_Activity_
The entries below should appear again in your reply, word for word.
-- Data for this exercise follows --
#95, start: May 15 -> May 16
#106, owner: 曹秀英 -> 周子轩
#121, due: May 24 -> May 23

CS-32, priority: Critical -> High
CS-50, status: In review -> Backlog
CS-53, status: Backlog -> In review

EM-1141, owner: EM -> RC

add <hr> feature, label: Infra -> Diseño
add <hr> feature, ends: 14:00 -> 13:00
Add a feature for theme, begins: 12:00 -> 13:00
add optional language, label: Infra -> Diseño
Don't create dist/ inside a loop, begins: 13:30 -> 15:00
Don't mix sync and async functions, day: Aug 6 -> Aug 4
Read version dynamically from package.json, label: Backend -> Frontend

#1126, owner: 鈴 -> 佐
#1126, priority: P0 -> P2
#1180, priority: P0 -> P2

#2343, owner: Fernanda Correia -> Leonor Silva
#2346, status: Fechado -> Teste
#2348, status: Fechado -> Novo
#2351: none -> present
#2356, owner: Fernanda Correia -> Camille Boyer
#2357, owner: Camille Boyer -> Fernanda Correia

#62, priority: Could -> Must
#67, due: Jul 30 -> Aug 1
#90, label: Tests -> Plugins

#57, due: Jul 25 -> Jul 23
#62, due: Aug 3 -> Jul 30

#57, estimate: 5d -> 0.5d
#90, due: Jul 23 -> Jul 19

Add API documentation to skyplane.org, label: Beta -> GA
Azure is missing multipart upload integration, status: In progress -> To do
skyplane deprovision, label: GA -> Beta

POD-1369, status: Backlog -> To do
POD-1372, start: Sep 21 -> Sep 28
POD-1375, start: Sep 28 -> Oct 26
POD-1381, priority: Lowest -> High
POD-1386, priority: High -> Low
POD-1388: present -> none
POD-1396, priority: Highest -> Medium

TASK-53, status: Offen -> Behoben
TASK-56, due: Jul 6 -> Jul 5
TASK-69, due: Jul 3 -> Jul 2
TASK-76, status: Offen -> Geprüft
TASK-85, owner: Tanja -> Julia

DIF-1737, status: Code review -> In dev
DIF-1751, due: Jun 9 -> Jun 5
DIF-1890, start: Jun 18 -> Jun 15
-- Data for this exercise concluded --
_Problem solution_
#95, start: May 15 -> May 16
#106, owner: 曹秀英 -> 周子轩
#121, due: May 24 -> May 23

CS-32, priority: Critical -> High
CS-50, status: In review -> Backlog
CS-53, status: Backlog -> In review

EM-1141, owner: EM -> RC

add <hr> feature, label: Infra -> Diseño
add <hr> feature, ends: 14:00 -> 13:00
Add a feature for theme, begins: 12:00 -> 13:00
add optional language, label: Infra -> Diseño
Don't create dist/ inside a loop, begins: 13:30 -> 15:00
Don't mix sync and async functions, day: Aug 6 -> Aug 4
Read version dynamically from package.json, label: Backend -> Frontend

#1126, owner: 鈴 -> 佐
#1126, priority: P0 -> P2
#1180, priority: P0 -> P2

#2343, owner: Fernanda Correia -> Leonor Silva
#2346, status: Fechado -> Teste
#2348, status: Fechado -> Novo
#2351: none -> present
#2356, owner: Fernanda Correia -> Camille Boyer
#2357, owner: Camille Boyer -> Fernanda Correia

#62, priority: Could -> Must
#67, due: Jul 30 -> Aug 1
#90, label: Tests -> Plugins

#57, due: Jul 25 -> Jul 23
#62, due: Aug 3 -> Jul 30

#57, estimate: 5d -> 0.5d
#90, due: Jul 23 -> Jul 19

Add API documentation to skyplane.org, label: Beta -> GA
Azure is missing multipart upload integration, status: In progress -> To do
skyplane deprovision, label: GA -> Beta

POD-1369, status: Backlog -> To do
POD-1372, start: Sep 21 -> Sep 28
POD-1375, start: Sep 28 -> Oct 26
POD-1381, priority: Lowest -> High
POD-1386, priority: High -> Low
POD-1388: present -> none
POD-1396, priority: Highest -> Medium

TASK-53, status: Offen -> Behoben
TASK-56, due: Jul 6 -> Jul 5
TASK-69, due: Jul 3 -> Jul 2
TASK-76, status: Offen -> Geprüft
TASK-85, owner: Tanja -> Julia

DIF-1737, status: Code review -> In dev
DIF-1751, due: Jun 9 -> Jun 5
DIF-1890, start: Jun 18 -> Jun 15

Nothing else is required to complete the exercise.